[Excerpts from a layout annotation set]
>> begin
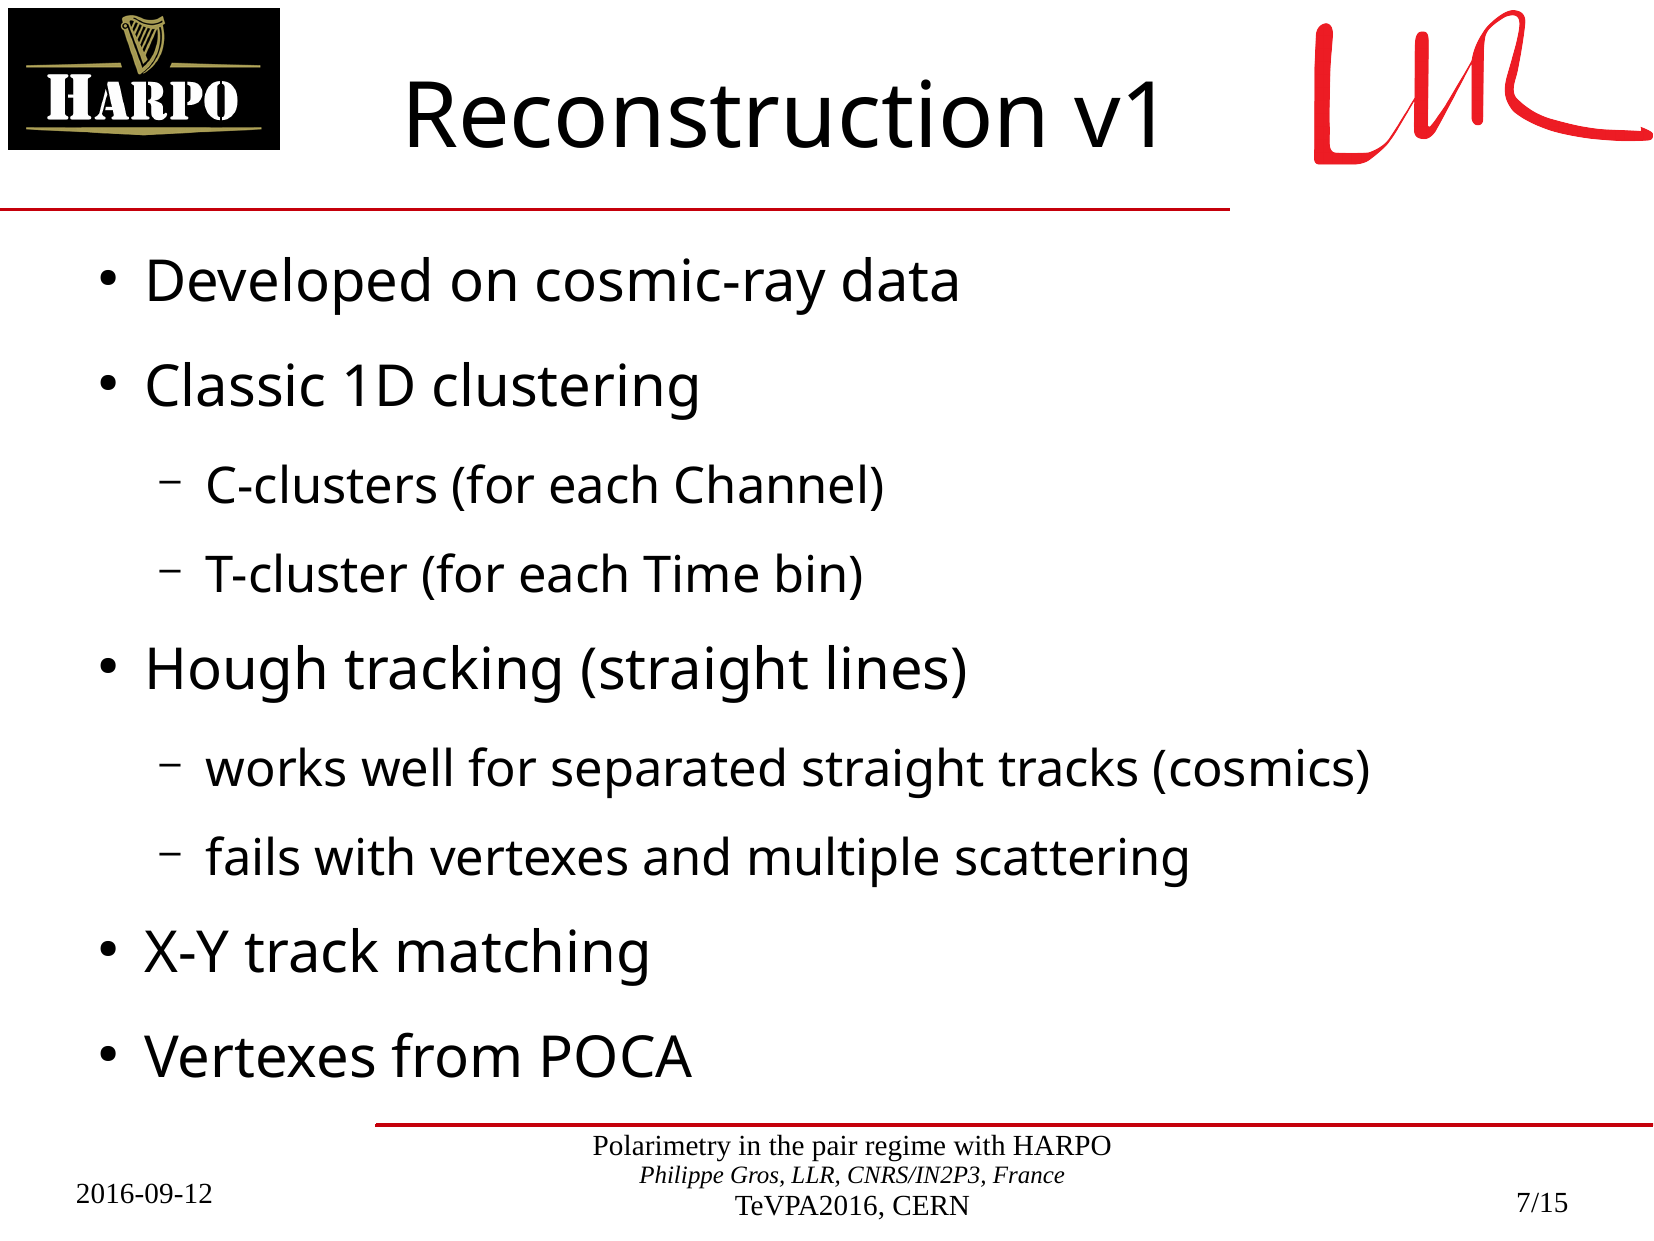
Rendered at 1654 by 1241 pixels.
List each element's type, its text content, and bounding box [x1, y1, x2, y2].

title Reconstruction v1 [284, 14, 1290, 210]
picture [8, 8, 280, 150]
list Developed on cosmic-ray data Classic 1D clustering C-clusters (for each Channel) T-cluster (for each Time bin) Hough tracking (straight lines) works well for separated straight tracks (cosmics) fails with vertexes and multiple scattering X-Y track matching Vertexes from POCA [82, 239, 1571, 1102]
picture [1314, 10, 1653, 165]
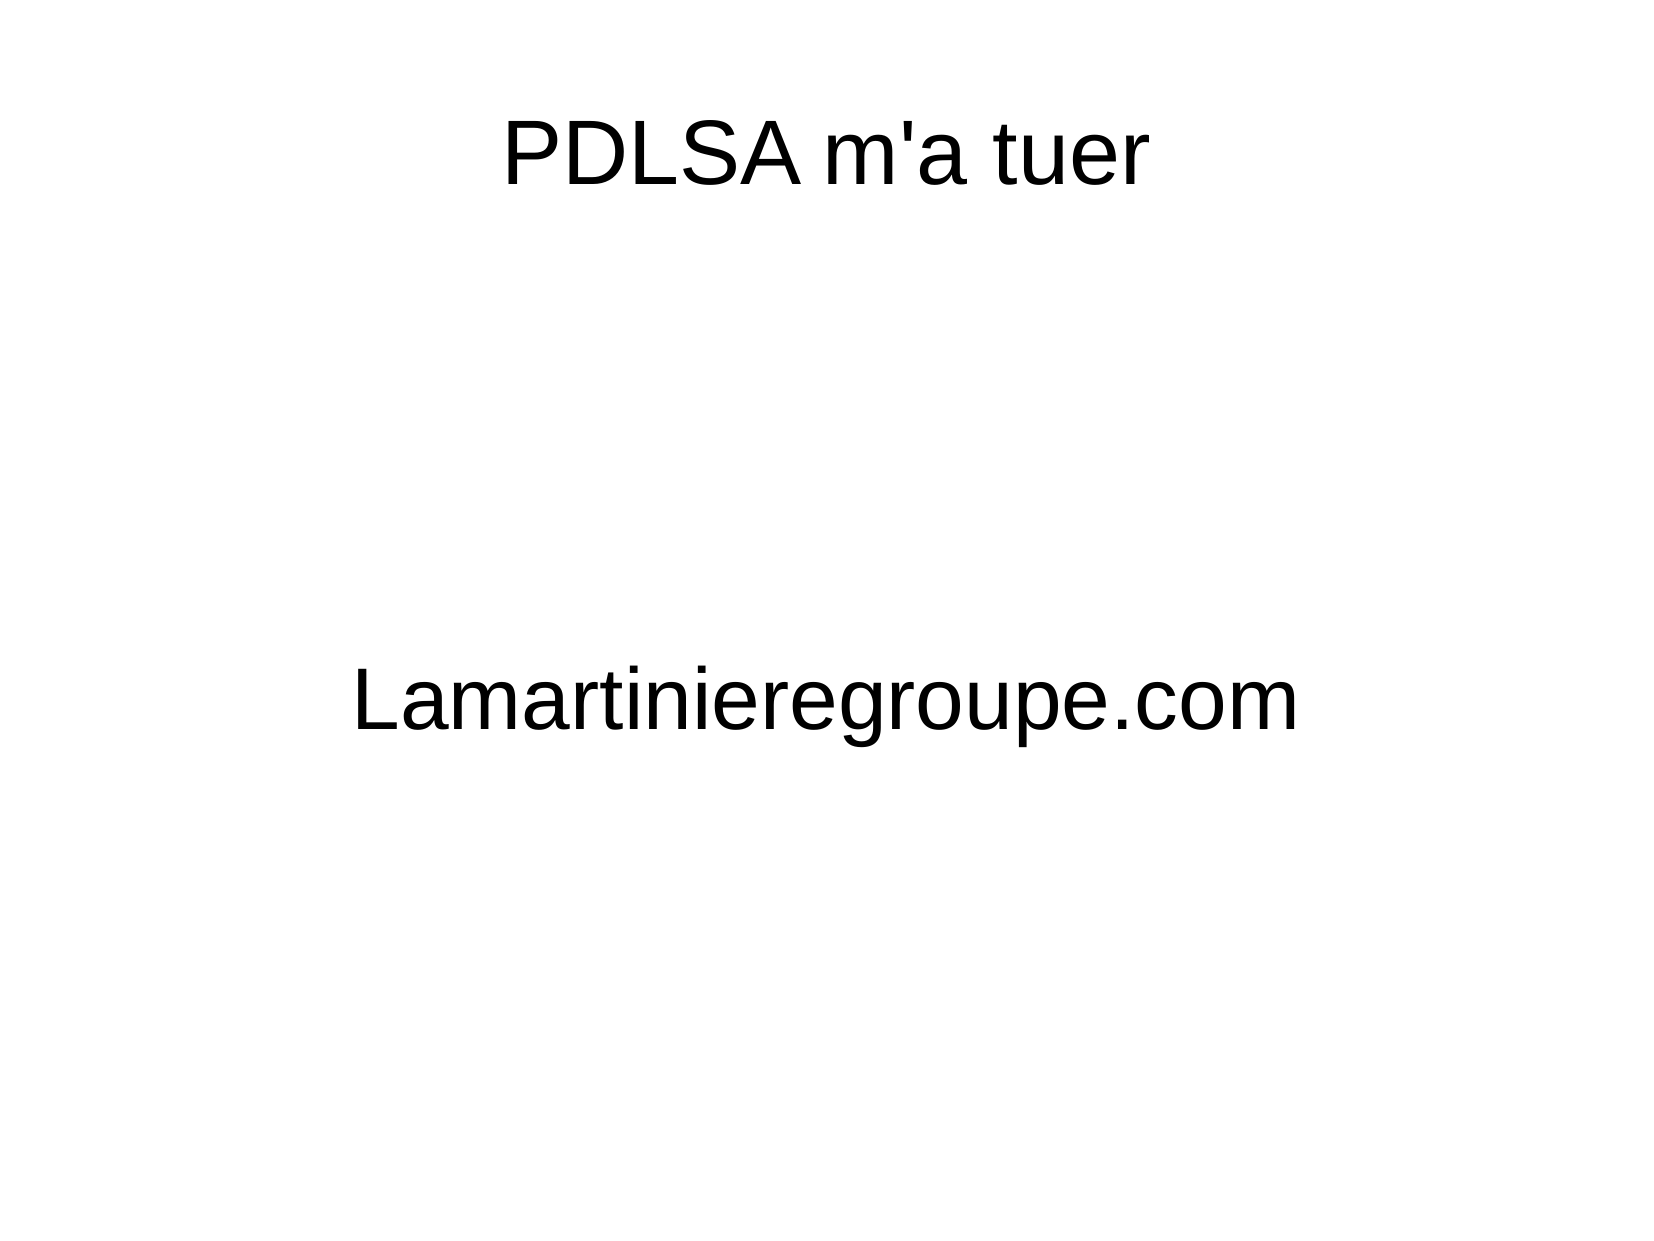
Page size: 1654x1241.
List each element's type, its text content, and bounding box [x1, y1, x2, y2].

subtitle Lamartinieregroupe.com [82, 297, 1571, 1102]
title PDLSA m'a tuer [82, 56, 1571, 250]
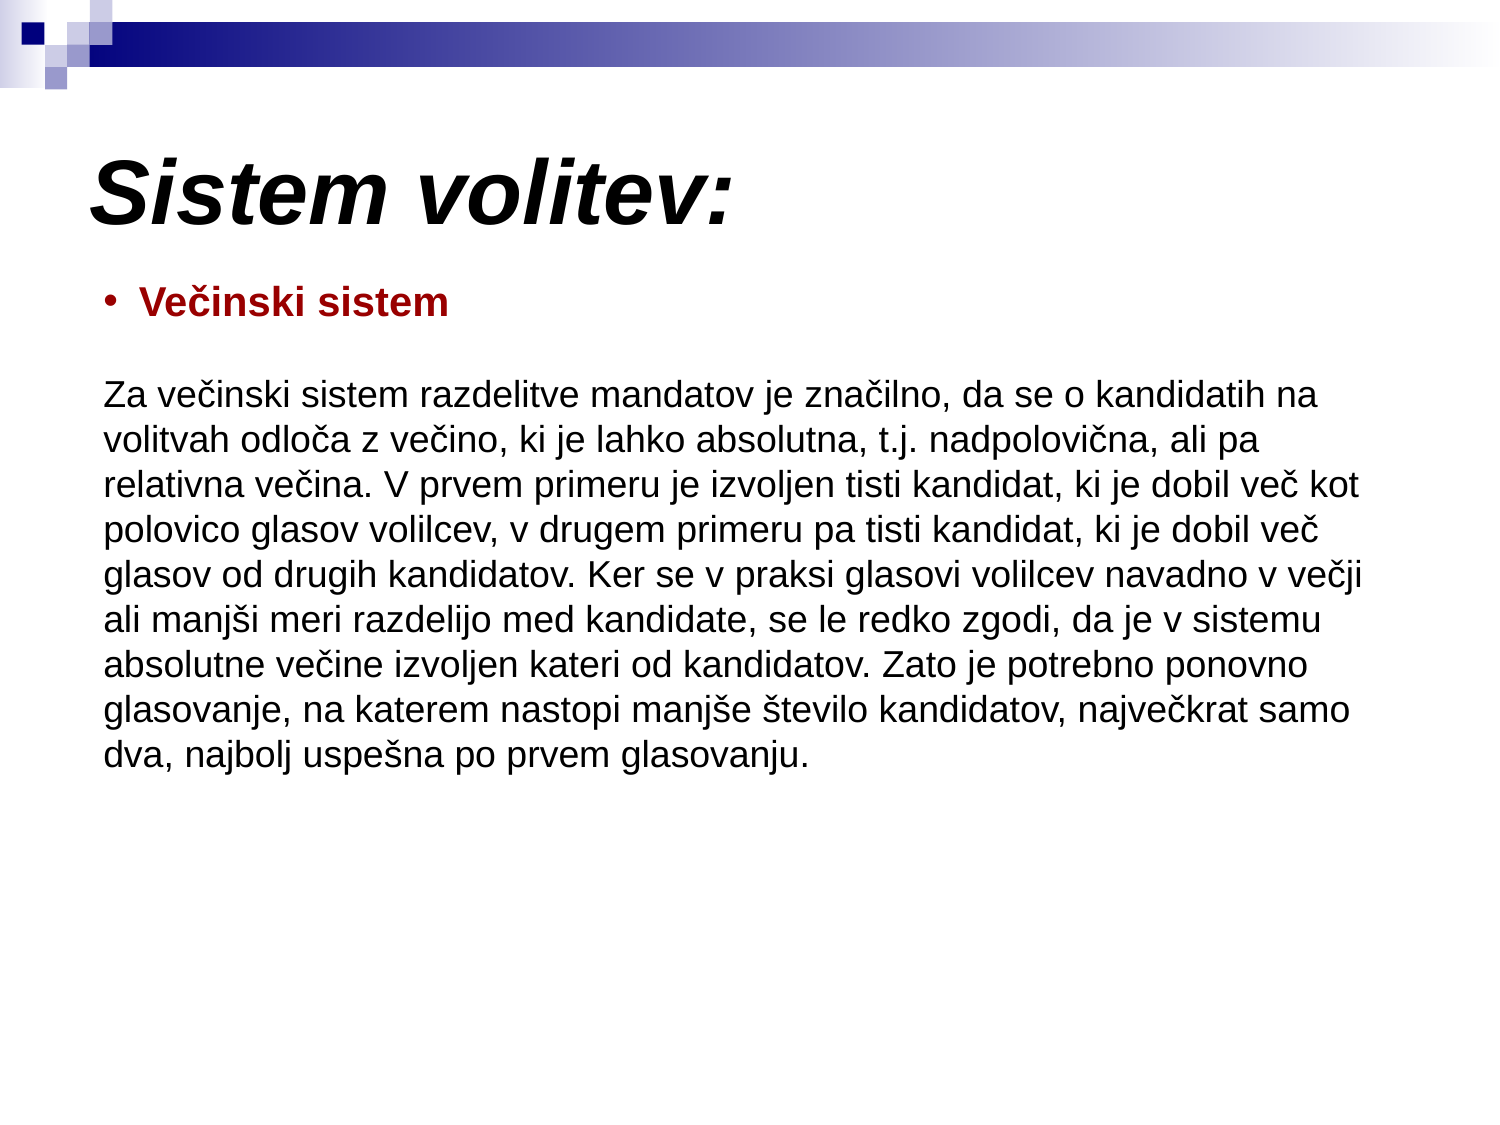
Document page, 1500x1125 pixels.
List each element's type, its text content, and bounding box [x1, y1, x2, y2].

title Sistem volitev: [75, 75, 1425, 300]
text_box Večinski sistem Za večinski sistem razdelitve mandatov je značilno, da se o kandidatih na volitvah odloča z večino, ki je lahko absolutna, t.j. nadpolovična, ali pa relativna večina. V prvem primeru je izvoljen tisti kandidat, ki je dobil več kot polovico glasov volilcev, v drugem primeru pa tisti kandidat, ki je dobil več glasov od drugih kandidatov. Ker se v praksi glasovi volilcev navadno v večji ali manjši meri razdelijo med kandidate, se le redko zgodi, da je v sistemu absolutne večine izvoljen kateri od kandidatov. Zato je potrebno ponovno glasovanje, na katerem nastopi manjše število kandidatov, največkrat samo dva, najbolj uspešna po prvem glasovanju. [88, 267, 1412, 783]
>> end
Return, word for word, the stretch from the line containing "Page size: 1654x1241." through the end of the listing, leaving the pictures out.

■ Completed task
Page size: 1654x1241.
List each element's type, its text content, and bounding box [x1, y1, x2, y2].

subtitle Lamartinieregroupe.com [82, 297, 1571, 1102]
title PDLSA m'a tuer [82, 56, 1571, 250]
Document page, 1500x1125 pixels.
List each element's type, its text content, and bounding box [x1, y1, x2, y2].

title Sistem volitev: [75, 75, 1425, 300]
text_box Večinski sistem Za večinski sistem razdelitve mandatov je značilno, da se o kandidatih na volitvah odloča z večino, ki je lahko absolutna, t.j. nadpolovična, ali pa relativna večina. V prvem primeru je izvoljen tisti kandidat, ki je dobil več kot polovico glasov volilcev, v drugem primeru pa tisti kandidat, ki je dobil več glasov od drugih kandidatov. Ker se v praksi glasovi volilcev navadno v večji ali manjši meri razdelijo med kandidate, se le redko zgodi, da je v sistemu absolutne večine izvoljen kateri od kandidatov. Zato je potrebno ponovno glasovanje, na katerem nastopi manjše število kandidatov, največkrat samo dva, najbolj uspešna po prvem glasovanju. [88, 267, 1412, 783]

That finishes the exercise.